18c. While we agree that there is little literature on the cost-effectiveness of interventions to increase immunization coverage, we feel that conditional cash transfers deserve more attention as a point of comparison. As a start, the World Health Organization has published the following systematic review:
https://www.who.int/tools/elena/review-summaries/cash-transfer--the-impact-of-conditional-cash-transfers-on-health-outcomes-and-use-of-health-services-in-low-and-middle-income-countries
18d. The authors indicated that IMI failed in some districts (indicated by “dominated” on the cost-effectiveness confidence intervals). Their previous paper also noted substantial variation in incremental cost per zero-dose child and called for more research find out why. With this paper being written several years later, it would be useful to understand what steps were taken to find out the reasons and any findings that were found.

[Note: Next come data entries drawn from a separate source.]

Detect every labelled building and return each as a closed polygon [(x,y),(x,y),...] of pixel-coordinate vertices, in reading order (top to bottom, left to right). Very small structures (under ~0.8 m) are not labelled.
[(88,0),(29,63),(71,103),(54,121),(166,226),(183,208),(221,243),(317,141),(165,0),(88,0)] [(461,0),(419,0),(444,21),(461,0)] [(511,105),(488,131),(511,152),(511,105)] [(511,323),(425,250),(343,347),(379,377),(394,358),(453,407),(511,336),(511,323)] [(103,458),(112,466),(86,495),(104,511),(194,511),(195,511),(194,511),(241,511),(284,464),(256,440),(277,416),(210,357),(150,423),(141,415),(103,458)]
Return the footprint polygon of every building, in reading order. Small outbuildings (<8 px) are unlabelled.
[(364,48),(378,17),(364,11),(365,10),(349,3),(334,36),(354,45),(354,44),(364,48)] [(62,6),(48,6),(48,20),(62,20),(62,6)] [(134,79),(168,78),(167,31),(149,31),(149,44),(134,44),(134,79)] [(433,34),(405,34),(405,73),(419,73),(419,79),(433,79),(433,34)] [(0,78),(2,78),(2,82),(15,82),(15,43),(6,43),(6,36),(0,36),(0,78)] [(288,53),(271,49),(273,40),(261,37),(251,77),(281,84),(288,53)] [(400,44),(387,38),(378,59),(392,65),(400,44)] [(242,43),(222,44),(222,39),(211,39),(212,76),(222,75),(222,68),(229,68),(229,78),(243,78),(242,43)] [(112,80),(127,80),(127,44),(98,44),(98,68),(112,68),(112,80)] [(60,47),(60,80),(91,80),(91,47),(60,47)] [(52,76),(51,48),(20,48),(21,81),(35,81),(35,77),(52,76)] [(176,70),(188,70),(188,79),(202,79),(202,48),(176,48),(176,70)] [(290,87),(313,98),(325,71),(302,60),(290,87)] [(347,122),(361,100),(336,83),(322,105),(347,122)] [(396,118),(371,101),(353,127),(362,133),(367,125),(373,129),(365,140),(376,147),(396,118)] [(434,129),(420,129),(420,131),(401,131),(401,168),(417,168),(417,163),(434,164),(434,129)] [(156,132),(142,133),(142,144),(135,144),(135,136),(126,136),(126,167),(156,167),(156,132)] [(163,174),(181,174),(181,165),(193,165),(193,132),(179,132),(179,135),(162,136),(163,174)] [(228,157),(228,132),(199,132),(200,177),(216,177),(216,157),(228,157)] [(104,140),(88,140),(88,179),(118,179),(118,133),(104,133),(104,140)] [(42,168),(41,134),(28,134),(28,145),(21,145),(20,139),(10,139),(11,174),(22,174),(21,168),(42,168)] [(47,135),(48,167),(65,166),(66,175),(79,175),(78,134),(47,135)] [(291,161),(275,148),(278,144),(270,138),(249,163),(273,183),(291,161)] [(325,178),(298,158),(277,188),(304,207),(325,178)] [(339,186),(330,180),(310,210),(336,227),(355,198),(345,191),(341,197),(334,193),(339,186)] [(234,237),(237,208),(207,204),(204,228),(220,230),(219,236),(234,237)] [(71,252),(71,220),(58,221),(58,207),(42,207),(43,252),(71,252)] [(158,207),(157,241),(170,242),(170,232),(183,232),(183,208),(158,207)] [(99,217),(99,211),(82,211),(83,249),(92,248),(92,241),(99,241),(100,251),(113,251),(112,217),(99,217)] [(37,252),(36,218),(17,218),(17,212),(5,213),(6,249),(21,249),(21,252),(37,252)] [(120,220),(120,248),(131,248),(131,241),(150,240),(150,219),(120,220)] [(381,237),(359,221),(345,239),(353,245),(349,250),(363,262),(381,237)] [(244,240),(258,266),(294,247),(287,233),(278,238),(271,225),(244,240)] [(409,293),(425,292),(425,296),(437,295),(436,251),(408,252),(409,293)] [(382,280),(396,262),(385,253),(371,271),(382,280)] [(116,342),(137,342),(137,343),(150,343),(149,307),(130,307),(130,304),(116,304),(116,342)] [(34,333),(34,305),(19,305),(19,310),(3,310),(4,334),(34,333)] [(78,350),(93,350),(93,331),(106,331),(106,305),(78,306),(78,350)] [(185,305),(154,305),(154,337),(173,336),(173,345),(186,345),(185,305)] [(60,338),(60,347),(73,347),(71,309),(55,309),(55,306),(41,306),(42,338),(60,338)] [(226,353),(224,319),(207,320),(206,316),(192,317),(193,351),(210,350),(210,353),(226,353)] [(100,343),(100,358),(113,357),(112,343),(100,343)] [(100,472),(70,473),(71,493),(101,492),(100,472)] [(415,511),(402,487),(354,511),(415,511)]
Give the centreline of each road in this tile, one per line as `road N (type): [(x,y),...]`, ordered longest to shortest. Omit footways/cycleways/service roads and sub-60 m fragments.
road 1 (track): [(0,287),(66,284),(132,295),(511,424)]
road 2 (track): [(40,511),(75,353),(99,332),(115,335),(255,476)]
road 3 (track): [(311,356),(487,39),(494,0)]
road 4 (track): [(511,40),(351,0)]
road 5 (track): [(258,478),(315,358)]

18e. The time trends in Figure 1 are very informative. Even though the period of IMI was less than a year, the impacts appear to highly concentrated in the first part of the IMI period for several vaccines: OPV1, DTP1, M1, M2, DTPb, and OPVb. One worrying interpretation of this finding is that the impact the result of the novelty of the IMI approach and was short lived. If that were the case, the wider replication of the approach would be limited. We would encourage the authors to describe and interpret the time pattern.
In summary, this paper provides a detailed estimate of the effectiveness and cost-effectiveness of supply-side interventions to increase vaccination doses in India. It will be instructive to compare the results against demand side measures, such as the conditional cash transfers offered to eligible low income families in some countries.